Comment l’Afrique va-t-elle nourrir une population qui devrait doubler d’ici 2050? Comme le dit le GCRAI: nous sommes à la croisée des chemins dans le système alimentaire mondial et nous ne pouvons pas poursuivre notre trajectoire actuelle consistant à consommer trop peu, trop ou les mauvais types d’aliments à un coût non durable pour les ressources naturelles, l’environnement et la santé humaine.

Ici, en Afrique subsaharienne, l’agriculture contribue à près d’un quart du PIB et les petits exploitants agricoles représentent plus de 60% de la population. Les jeunes trouvent des carrières dans l’agro-industrie et l’IITA vise à renforcer leur capacité à informer les futurs plans d’action pour les communautés locales et jusqu’aux gouvernements nationaux, le secteur des entreprises et la communauté internationale.

Dolapo Adeyanju, un bénéficiaire de l’IITA, illustre comment l’Afrique est capable de générer plus d’engagement des jeunes dans la recherche sur les politiques, que ce soit sur les politiques, les start-ups, l’agro-industrie, les initiatives de développement ou le leadership.
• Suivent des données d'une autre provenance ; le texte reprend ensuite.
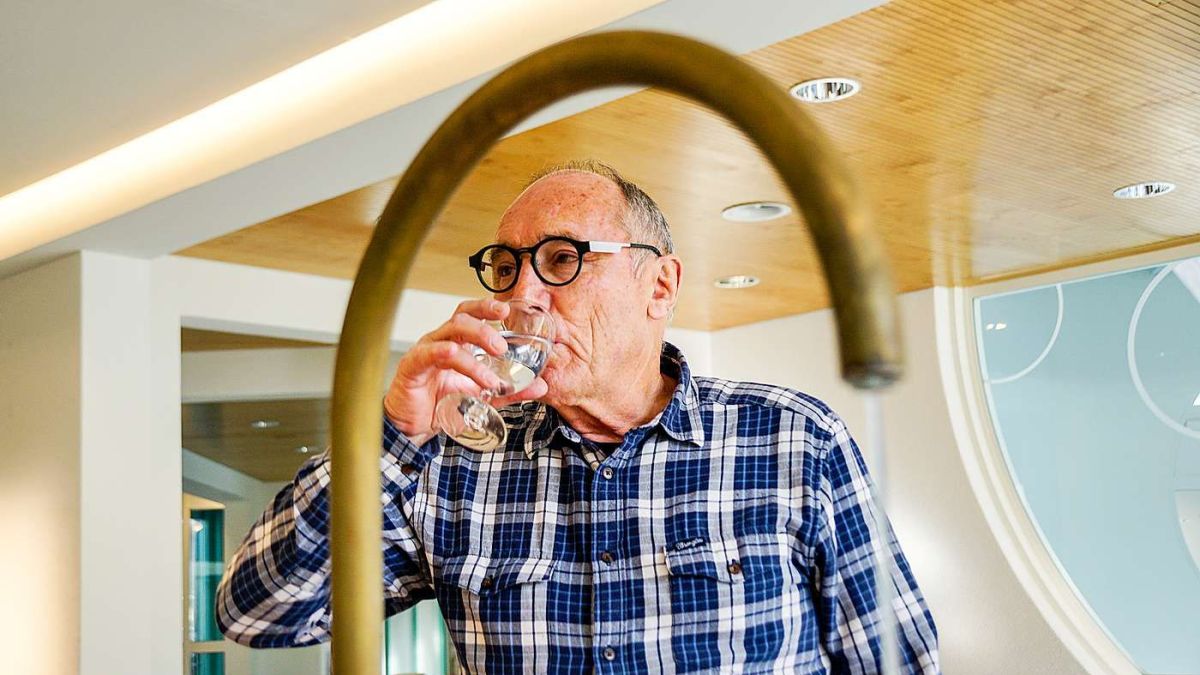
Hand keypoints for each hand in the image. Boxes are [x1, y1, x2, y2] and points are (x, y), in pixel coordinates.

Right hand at [383, 299, 548, 443]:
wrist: (412, 427)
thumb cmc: (441, 404)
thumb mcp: (481, 397)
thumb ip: (509, 391)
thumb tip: (541, 387)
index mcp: (456, 342)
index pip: (470, 315)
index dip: (486, 307)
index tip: (506, 310)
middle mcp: (440, 341)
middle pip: (461, 318)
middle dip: (483, 327)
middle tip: (501, 347)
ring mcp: (424, 352)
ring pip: (449, 335)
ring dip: (471, 350)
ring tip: (490, 372)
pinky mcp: (412, 367)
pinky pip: (428, 354)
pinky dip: (444, 353)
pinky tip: (455, 358)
De nationalité nigériane, Mme Adeyanju est étudiante en Maîtrise à l’Université de Nairobi et travaille en collaboration avec l’Université de Pretoria, en se focalisant sur l’impact des programmes agricoles sur l’agripreneuriat des jeunes au Nigéria.

«Les décideurs ne peuvent pas fonctionner dans le vide», dit-elle, soulignant la nécessité de politiques appropriées basées sur des preuves pertinentes dérivées des résultats de la recherche et des recommandations.

L’élaboration de politiques efficaces permettra aux jeunes africains qui profitent déjà de la recherche agricole de vivre de l’agriculture. Le projet CARE de l’IITA contribuera à combler le déficit de la recherche spécifique aux jeunes, et le soutien du FIDA garantit que les jeunes Africains auront une voix sur la manière dont ils peuvent contribuer à cet effort.

L’Afrique n’était pas bien préparée à une crise de cette ampleur dans la pandémie du COVID-19. Les universités ont été fermées, les frontières fermées et le commerce a chuté. La pandémie a mis en évidence un sous-investissement de plusieurs décennies dans des secteurs vitaux et a démontré l’importance de la collaboration scientifique et éducative. L’accent immédiat sera naturellement mis sur la réponse directe à la maladie en termes de recherche médicale, d’équipement et de soins de santé. Mais alors que la pandémie se propage, l’Afrique doit garder un œil sur les besoins de développement à long terme. L’IITA jouera son rôle en équipant la prochaine génération pour faire progresser l’agriculture et nourrir la population africaine.